-- Working data follows --

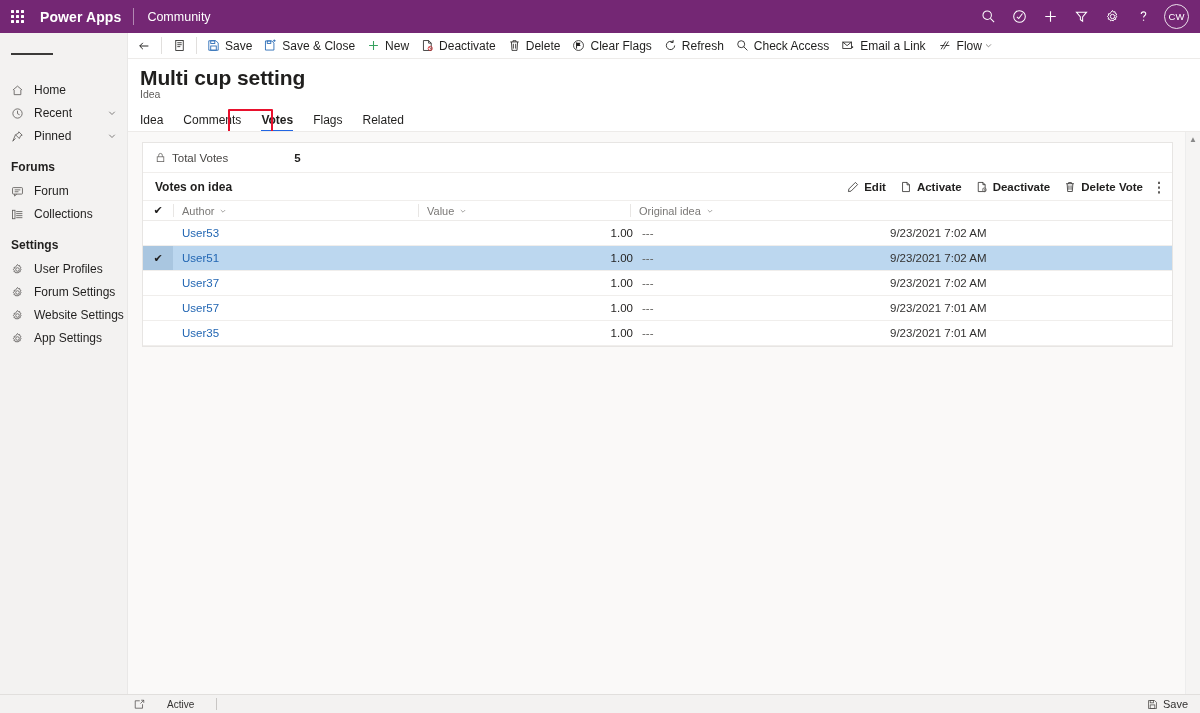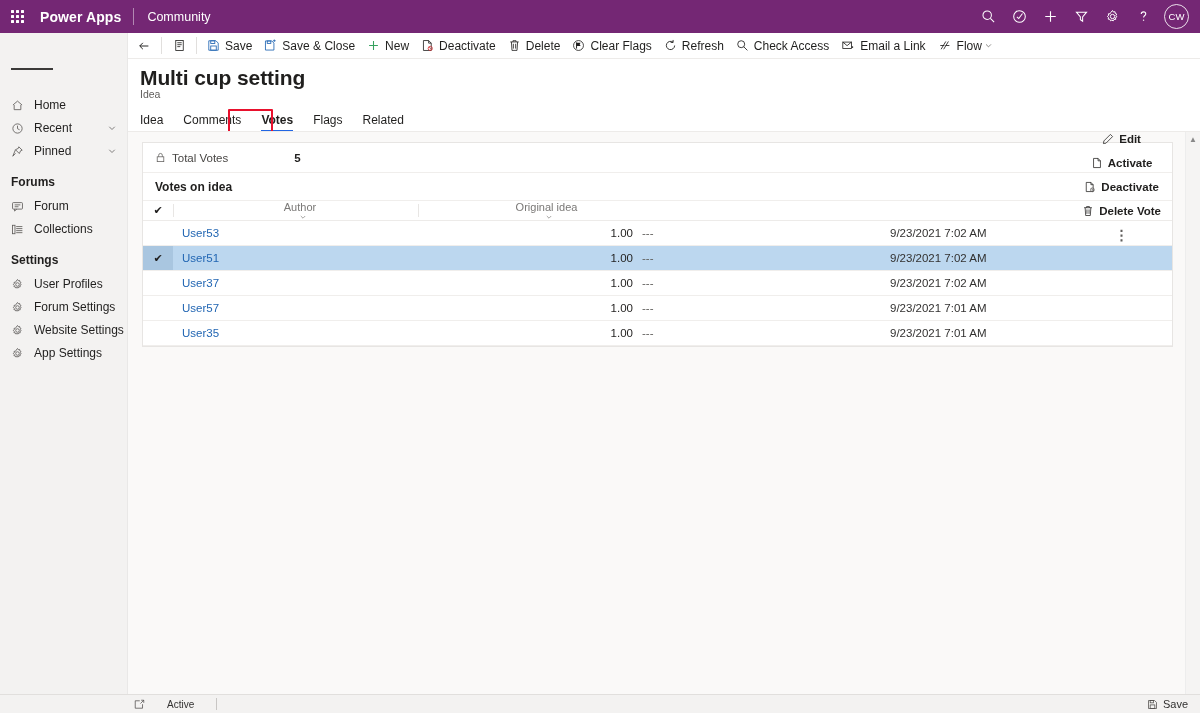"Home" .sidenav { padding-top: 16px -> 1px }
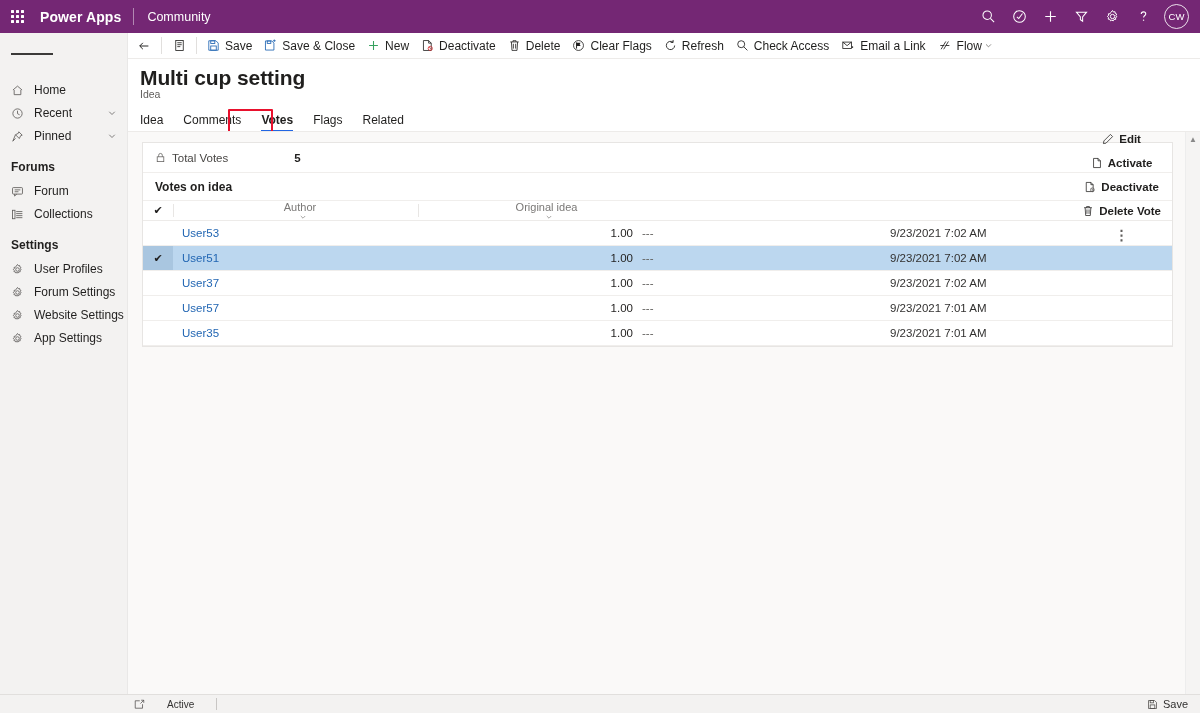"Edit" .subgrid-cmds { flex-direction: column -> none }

-- Working data concluded --
-- Working data follows --

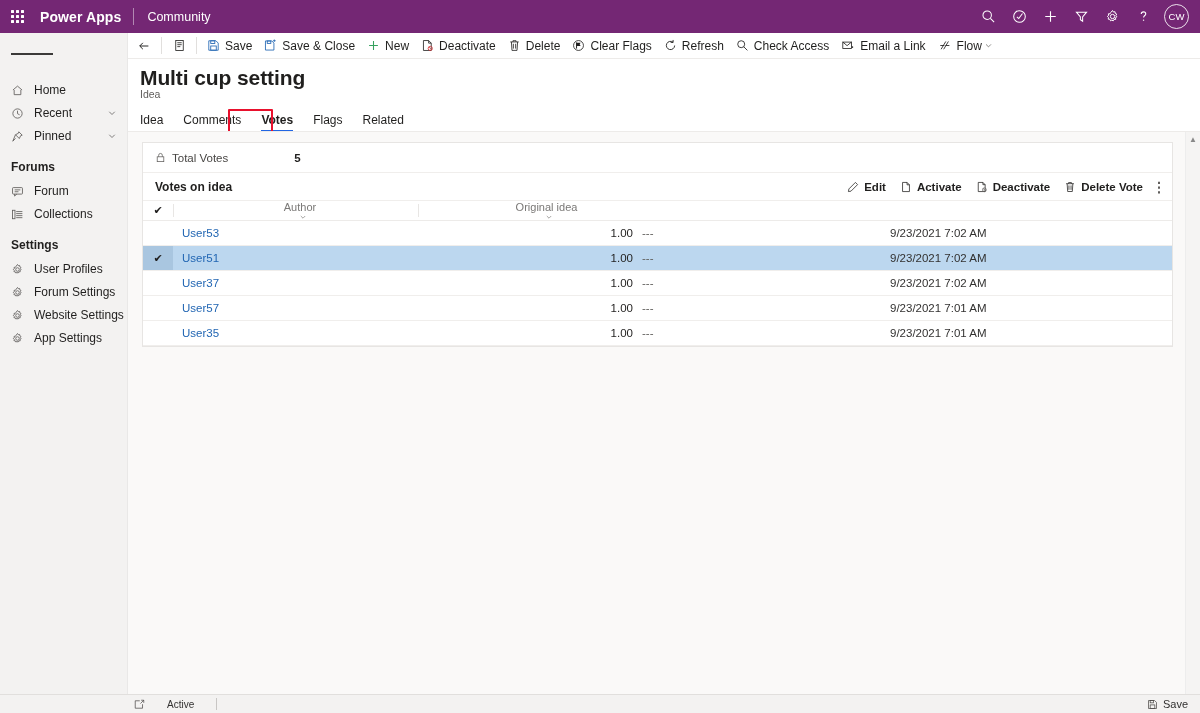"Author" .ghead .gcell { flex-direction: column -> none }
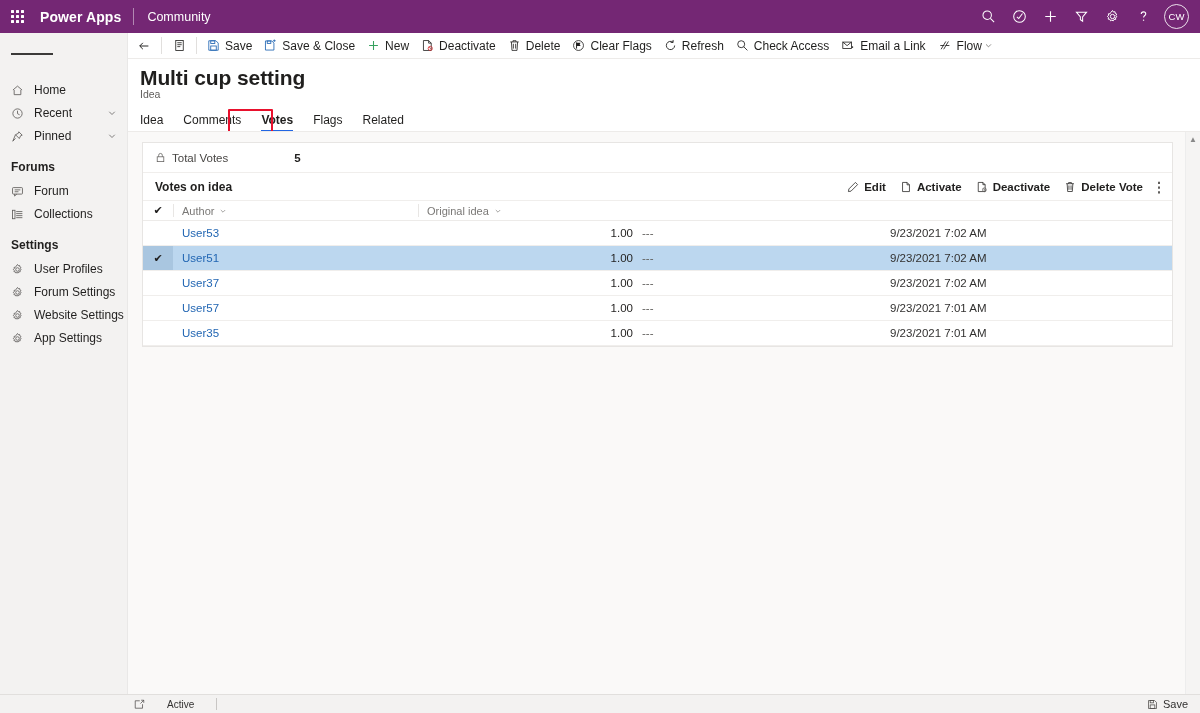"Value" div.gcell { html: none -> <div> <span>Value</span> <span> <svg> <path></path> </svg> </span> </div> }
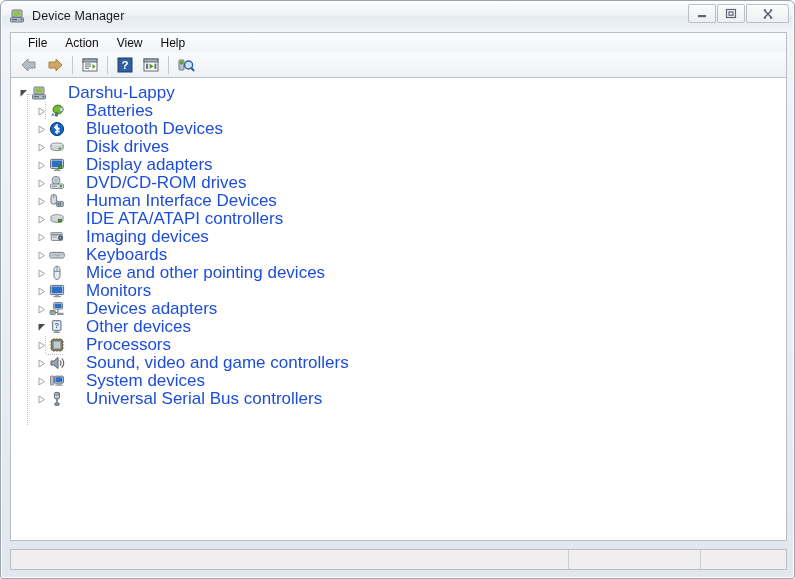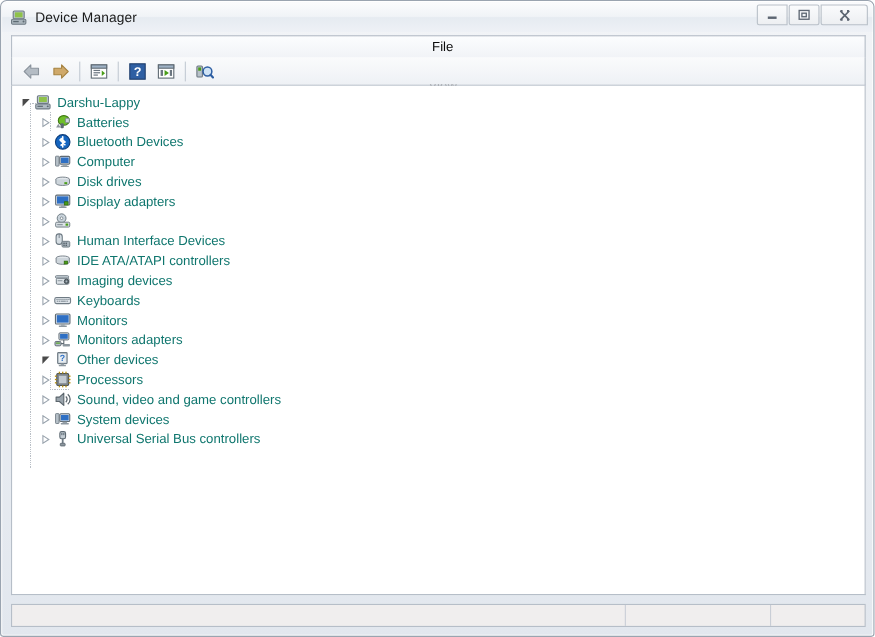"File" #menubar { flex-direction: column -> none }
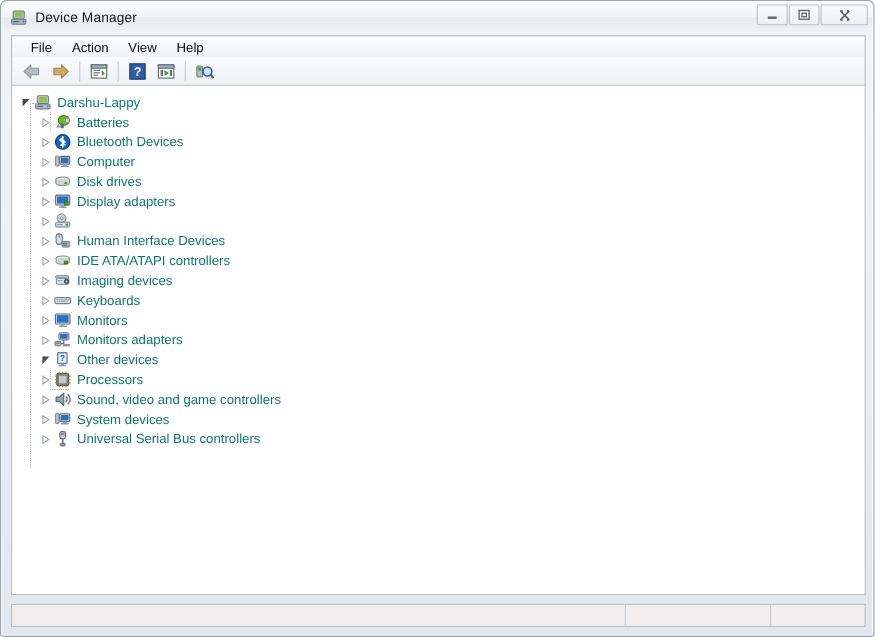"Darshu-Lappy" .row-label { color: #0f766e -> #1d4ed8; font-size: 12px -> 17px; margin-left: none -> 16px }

-- Working data concluded --
-- Working data follows --

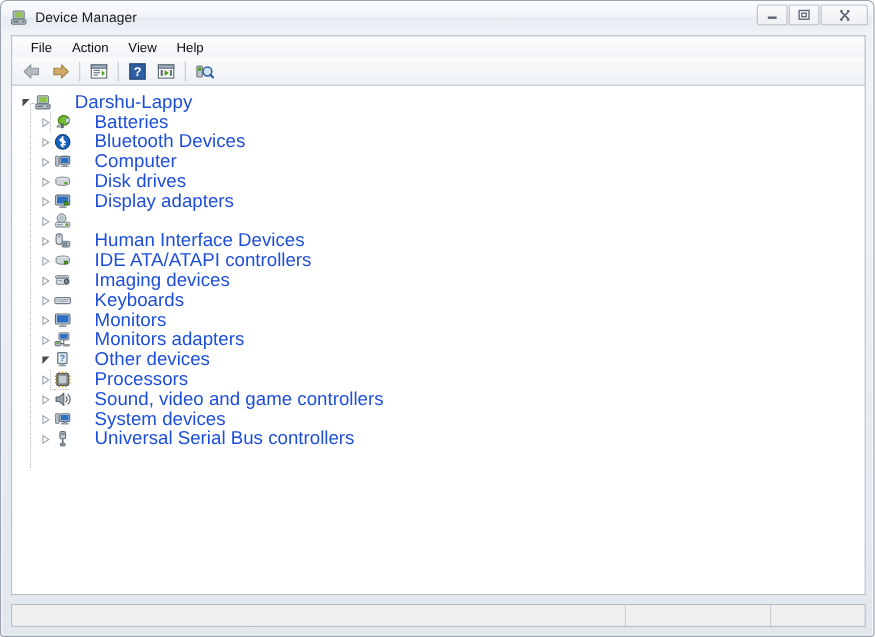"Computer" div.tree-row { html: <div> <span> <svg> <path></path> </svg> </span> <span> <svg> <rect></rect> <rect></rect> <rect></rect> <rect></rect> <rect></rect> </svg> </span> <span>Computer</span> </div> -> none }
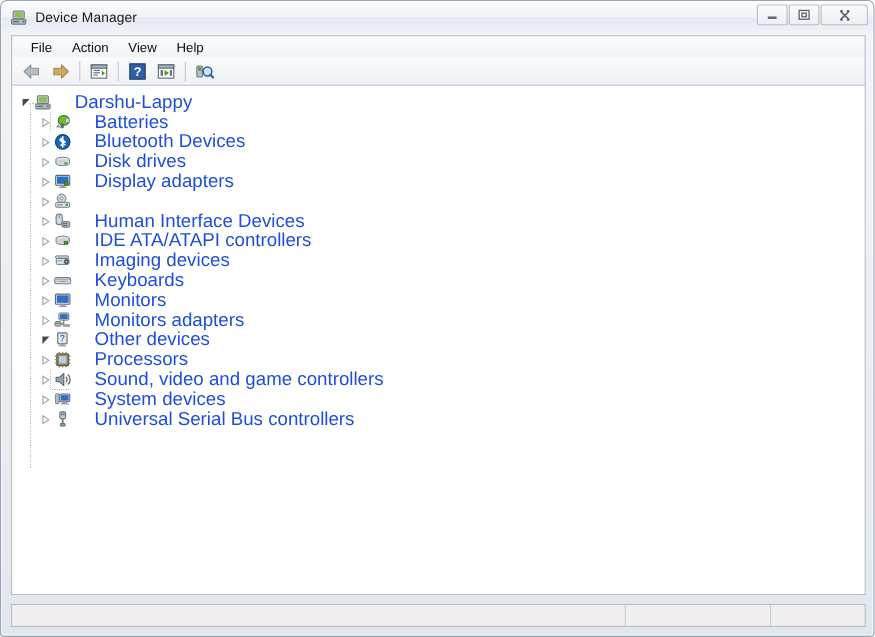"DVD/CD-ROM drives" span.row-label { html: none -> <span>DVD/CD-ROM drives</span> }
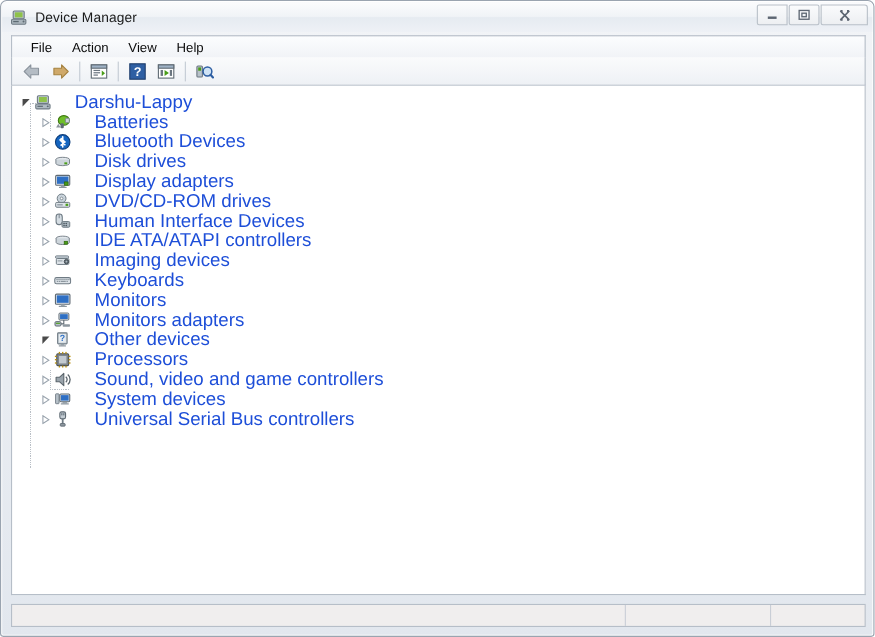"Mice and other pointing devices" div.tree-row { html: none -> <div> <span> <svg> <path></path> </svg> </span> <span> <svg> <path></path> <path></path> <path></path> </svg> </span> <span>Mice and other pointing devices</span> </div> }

-- Working data concluded --

**What you should do**
The stretch to restate runs from the line above containing "-> <div> <span>Value</span>" through the line containing "color: #0f766e ->". Copy it word for word, ends included, without pictures.

**Exercise solution**
"Value" div.gcell { html: none -> <div> <span>Value</span> <span> <svg> <path></path> </svg> </span> </div> }
"File" #menubar { flex-direction: column -> none }
"Darshu-Lappy" .row-label { color: #0f766e -> #1d4ed8; font-size: 12px -> 17px; margin-left: none -> 16px }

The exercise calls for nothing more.